- GBPJPY tries to record another red candle, well below its recent record high level
- The BoJ intervenes again since the Fed remains concerned about inflation
- Momentum indicators are mixed, stochastics acknowledge the bearish pressure
GBPJPY is hovering around the busy 191.47-192.57 range and far below its new 16-year high of 200.50. The market is digesting the repeated BoJ interventions with the latest action most likely caused by the Fed’s unwillingness to open the door to rate cuts. Japanese authorities could stick with their plan if yen remains under pressure.
Momentum indicators have taken notice of these market interventions. More specifically, the Average Directional Movement Index (ADX) is trading above its 25-threshold, but it is signaling that the recent bullish trend has probably run its course. Interestingly, the RSI has returned to its midpoint, but it appears unable to dip below it and record a new 4-month low.
More importantly, the stochastic oscillator has broken aggressively below its moving average and it is edging towards its midpoint. Should this move continue, it would be seen as a strong bearish signal.
Should the bulls remain confident, they could try to regain market control and push GBPJPY towards the June 24, 2015 high at 195.87. They could then stage a rally towards the 198.59 level and possibly set their eyes on a much bigger prize – the April 29, 2024 high at 200.50.

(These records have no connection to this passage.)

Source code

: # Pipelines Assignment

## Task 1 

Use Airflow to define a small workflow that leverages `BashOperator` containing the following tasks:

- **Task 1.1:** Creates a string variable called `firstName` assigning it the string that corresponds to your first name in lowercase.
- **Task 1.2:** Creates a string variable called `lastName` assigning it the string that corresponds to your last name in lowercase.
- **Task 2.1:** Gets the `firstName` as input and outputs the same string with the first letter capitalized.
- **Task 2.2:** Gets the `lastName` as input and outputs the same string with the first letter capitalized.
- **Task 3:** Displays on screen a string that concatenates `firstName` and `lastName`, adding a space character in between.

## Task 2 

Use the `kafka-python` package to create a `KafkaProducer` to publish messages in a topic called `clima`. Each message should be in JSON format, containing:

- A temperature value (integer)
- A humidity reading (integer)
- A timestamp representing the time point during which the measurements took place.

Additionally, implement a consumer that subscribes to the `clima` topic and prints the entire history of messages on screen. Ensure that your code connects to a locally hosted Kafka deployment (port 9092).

On the other hand, the bears are trying to take advantage of the repeated BoJ interventions and push GBPJPY below the 191.47-192.57 area, which is populated by the July 21, 2005 and the 50-day simple moving average (SMA), as well as the January 2, 2024 ascending trendline. They could then test the support set by the 188.21-189.61 range and, if successful, pave the way for the busier 186.25-186.75 area.
To sum up, GBPJPY remains at the mercy of the BoJ with some key support levels coming up and possibly testing the bulls’ commitment.